Even though I'm a DBA now, because the issue was big enough, I was brought back over to provide any assistance I could yesterday afternoon. I had already done a packet trace. I had seen all the MAC control datagrams saying pause. They looked a lot like this post here. So we immediately said, "Hey, we shouldn't be seeing these. Let's turn off flow control everywhere." We did - on the server and the switch. The flow control messages kept coming. What?!?

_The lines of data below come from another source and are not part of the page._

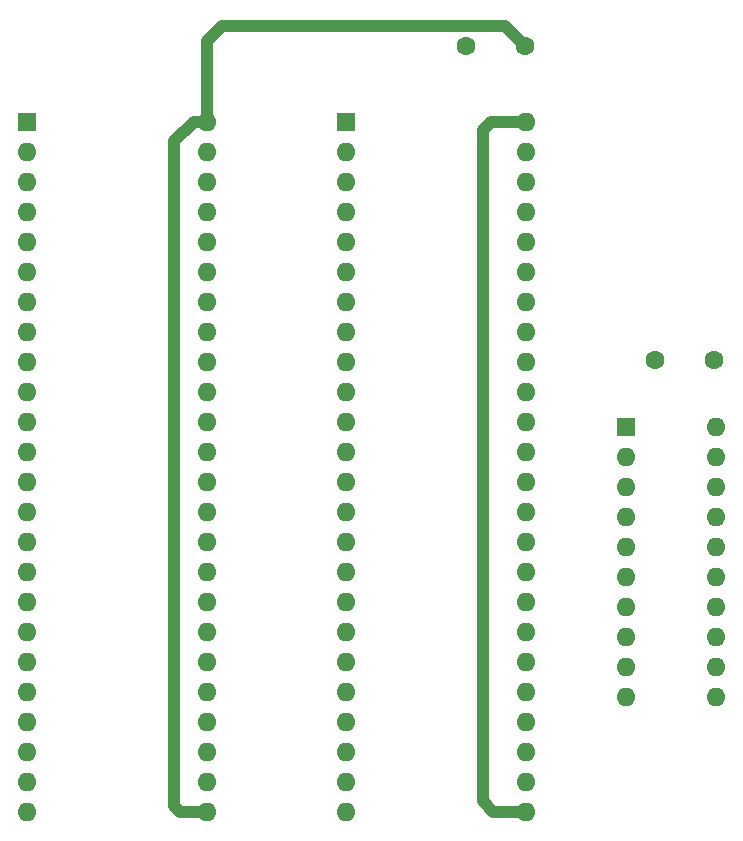
<source format=gbr>
G04 #@! TF.GenerationSoftware,KiCad,Pcbnew,(5.1.5-0-10_14)*
G04 #@! TF.CreationDate,2020-08-21T16:03:34+01:00*
G04 #@! TF.ProjectId,BusterTower,42757374-6572-4546-9f77-65722e6b6963,rev?*
G04 #@! TF.SameCoordinates,Original*
G04 #@! TF.FileFunction,Copper,L2,Bot*
G04 #@! TF.FilePolarity,Positive*
%FSLAX46Y46*%
G04 Gerber Fmt 4.6, Leading zero omitted, Abs format (unit mm)*
G04 Created by KiCad (PCBNEW (5.1.5-0-10_14)) date 2020-08-21 16:03:34*
%MOMM*%
%LPD*%
G04 APERTURE LIST*
%ADD10O,1.600000X1.600000*%
%ADD11R,1.600000X1.600000*%
%ADD12C,1.600000*%
%ADD13C,1.000000*%
G04 APERTURE END LIST*
D10*
X95240000Y-38000000D03*
X80000000Y-96420000D03*
X95240000Y-40540000D03*
X80000000Y-93880000D03*
X95240000Y-43080000D03*
X80000000Y-91340000D03*
X95240000Y-45620000D03*
X80000000Y-88800000D03*
X95240000Y-48160000D03*
X80000000Y-86260000D03*
X95240000Y-50700000D03*
X80000000Y-83720000D03*
X95240000Y-53240000D03*
X80000000Y-81180000D03*
X95240000Y-55780000D03*
X80000000Y-78640000D03*
X95240000Y-58320000D03*
X80000000Y-76100000D03*
X95240000Y-60860000D03*
X80000000Y-73560000D03*
X95240000Y-63400000D03*
X80000000Y-71020000D03*
X95240000Y-65940000D03*
X80000000Y-68480000D03*
X95240000Y-68480000D03*
X80000000Y-65940000D03*
X95240000Y-71020000D03*
X80000000Y-63400000D03*
X95240000Y-73560000D03*
X80000000Y-60860000D03*
X95240000Y-76100000D03*
X80000000Y-58320000D03*
X95240000Y-78640000D03*
X80000000Y-55780000D03*
X95240000Y-81180000D03*
X80000000Y-53240000D03*
X95240000Y-83720000D03*
X80000000Y-50700000D03*
X95240000Y-86260000D03*
X80000000Y-48160000D03*
X95240000Y-88800000D03*
X80000000Y-45620000D03*
X95240000Y-91340000D03*
X80000000Y-43080000D03*
X95240000Y-93880000D03*
X80000000Y-40540000D03*
X95240000Y-96420000D03*
D11*
X80000000Y-38000000D03*
D10*
X68240000Y-38000000D03*
X53000000Y-96420000D03*
X68240000Y-40540000D03*
X53000000Y-93880000D03*
X68240000Y-43080000D03*
X53000000Y-91340000D03*
X68240000Y-45620000D03*
X53000000Y-88800000D03*
X68240000Y-48160000D03*
X53000000Y-86260000D03*
X68240000Y-50700000D03*
X53000000Y-83720000D03*
X68240000Y-53240000D03*
X53000000Y-81180000D03*
X68240000Y-55780000D03*
X53000000Y-78640000D03*
X68240000Y-58320000D03*
X53000000Y-76100000D03*
X68240000Y-60860000D03*
X53000000Y-73560000D03*
X68240000Y-63400000D03*
X53000000Y-71020000D03*
X68240000Y-65940000D03*
X53000000Y-68480000D03*
X68240000Y-68480000D03*
X53000000Y-65940000D03*
X68240000Y-71020000D03*
X53000000Y-63400000D03*
X68240000Y-73560000D03*
X53000000Y-60860000D03*
X68240000Y-76100000D03*
X53000000Y-58320000D03*
X68240000Y-78640000D03*
X53000000Y-55780000D03*
X68240000Y-81180000D03*
X53000000Y-53240000D03*
X68240000Y-83720000D03*
X53000000Y-50700000D03*
X68240000Y-86260000D03*
X53000000Y-48160000D03*
X68240000Y-88800000D03*
X53000000Y-45620000D03*
X68240000Y-91340000D03*
X53000000Y-43080000D03*
X68240000Y-93880000D03*
X53000000Y-40540000D03*
X68240000Y-96420000D03*
D11*
X53000000Y-38000000D03*
D10*
X111315500Y-63881000D03*
X103695500Y-86741000D03*
X111315500Y-66421000D03*
X103695500Y-84201000D03*
X111315500Y-68961000D03*
X103695500Y-81661000D03*
X111315500Y-71501000D03*
X103695500Y-79121000D03*
X111315500Y-74041000D03*
X103695500Y-76581000D03*
X111315500Y-76581000D03*
X103695500Y-74041000D03*
X111315500Y-79121000D03*
X103695500Y-71501000D03*
X111315500Y-81661000D03*
X103695500Y-68961000D03*
X111315500Y-84201000D03*
X103695500Y-66421000D03*
X111315500Y-86741000D03*
D11*
X103695500Y-63881000D03*
D12*
X106188500Y-58229500D03*
X111188500Y-58229500D03*
X90186500Y-31623000D03*
X95186500Y-31623000D03*
D13*
X95240000Y-38000000D02*
X92302000Y-38000000D01*
X92302000Y-38000000D02*
X91567000Y-38735000D01*
X91567000Y-38735000D02*
X91567000Y-95504000D01*
X92483000Y-96420000D02*
X95240000Y-96420000D01*
X91567000Y-95504000D02*
X92483000Y-96420000D01*
X67108630Y-38000000D02*
X65468500Y-39640130D01*
X68240000Y-38000000D02*
X67108630Y-38000000D01*
X65468500Y-39640130D02*
X65468500Y-95948500D01*
X65940000Y-96420000D02*
X68240000Y-96420000D01*
X65468500Y-95948500D02*
X65940000Y-96420000D01*
X68240000Y-38000000D02*
X68240000Y-31201000D01*
X68240000Y-31201000D02*
X69532500Y-29908500D01*
X93472000Y-29908500D02*
X95186500Y-31623000D01*
X69532500Y-29908500D02*
X93472000Y-29908500D01*
M02*

</source>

What made things increasingly interesting is that when we looked at the MAC address for the origination of these messages (this is at layer 2), they weren't from the same MAC address the OS was recognizing. Same vendor, and the MAC address was only 1 or 2 off on that last octet. So it seemed tied to the same converged network adapter (CNA), but we couldn't explain the MAC address any more than we could explain the flow control message. One of the things I eventually keyed in on after concluding that the servers weren't under load and shouldn't be sending pause messages because they were under load was to look at the time quanta. The time quanta was 0. This means "send immediately." Basically, if I send a message saying pause, I set a time quanta for you to wait. If I send another message saying pause, and the first one isn't done, you overwrite the time with the new. So a 0 time quanta basically means, if you were pausing, stop, and give me the data. And we were seeing a ton of these. I still couldn't explain the cause of the messages, but what it did tell me is the counter incrementing on the switch was a red herring. Our switch vendor did some research in their case histories and found out that it was consistent among at least two of the generation 1 CNAs to do this in order to keep traffic flow coming. Low and behold, that's what we have, gen 1 CNAs. So the adapter was automatically sending out the messages independent of the OS and that explained the different MAC address. So it was not the real problem. And we could safely ignore the flow control pause messages we were seeing. Meaning the track they were taking was a dead end.

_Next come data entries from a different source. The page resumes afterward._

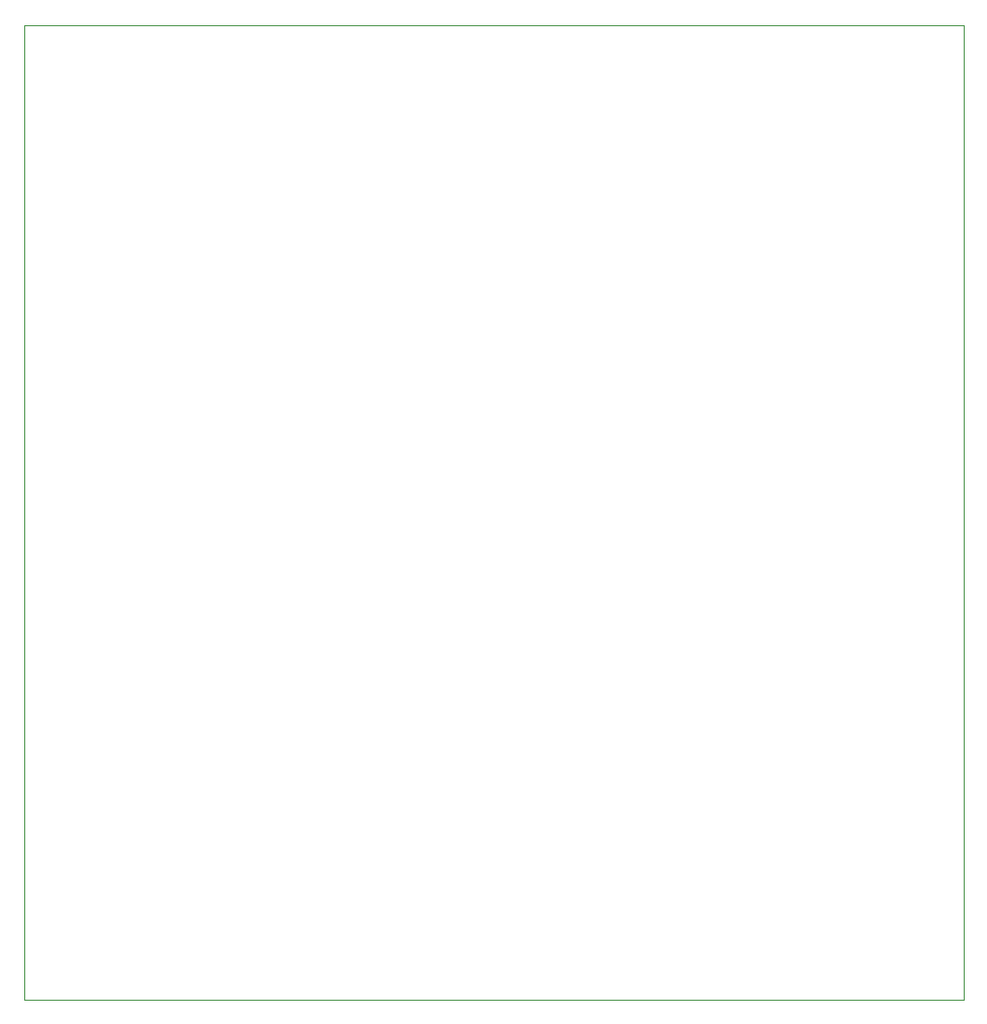
<source format=gbr>
%TF.GenerationSoftware,KiCad,Pcbnew,8.0.6*%
%TF.CreationDate,2024-11-18T08:59:04+03:30*%
%TF.ProjectId,DotMatrix,446f744d-6174-4726-9978-2e6b69636164,rev?*%
%TF.SameCoordinates,Original*%
%TF.FileFunction,Profile,NP*%
%FSLAX46Y46*%
G04 Gerber Fmt 4.6, Leading zero omitted, Abs format (unit mm)*
G04 Created by KiCad (PCBNEW 8.0.6) date 2024-11-18 08:59:04*
%MOMM*%
%LPD*%
G01*
G04 APERTURE LIST*
%TA.AperFunction,Profile*%
%ADD10C,0.050000*%
%TD*%
G04 APERTURE END LIST*
D10*
X92000000Y-57000000D02*
X174000000Y-57000000D01*
X174000000Y-142000000D01*
X92000000Y-142000000D01*
X92000000Y-57000000D01*
M02*

</source>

Here's why I say to do the packet trace especially when things are good. The networking guys indicating they've been seeing these counters increment all along, ever since we put the switches in. However, no one had collaborated to do the packet traces on these servers to investigate what was going on. On previous support calls the switch vendor had indicated we could ignore these counter increments, they weren't related to whatever issue we were having. Why this time was different, I don't know. However, had we done a packet trace when performance was good, we'd have seen the time quanta zero and the unexplained MAC address then. And we'd have worked on an explanation then. Meaning we wouldn't have traced that trail in the wee hours of this morning because we would have known that was expected traffic. It's always a good idea to look at your system carefully when it's working fine. That helps you see what is out of place when things aren't going so well. And this is especially true at the network layer. I can't tell you how many times I've discovered an issue that was at the server level because of a packet trace. But that's a post for another time.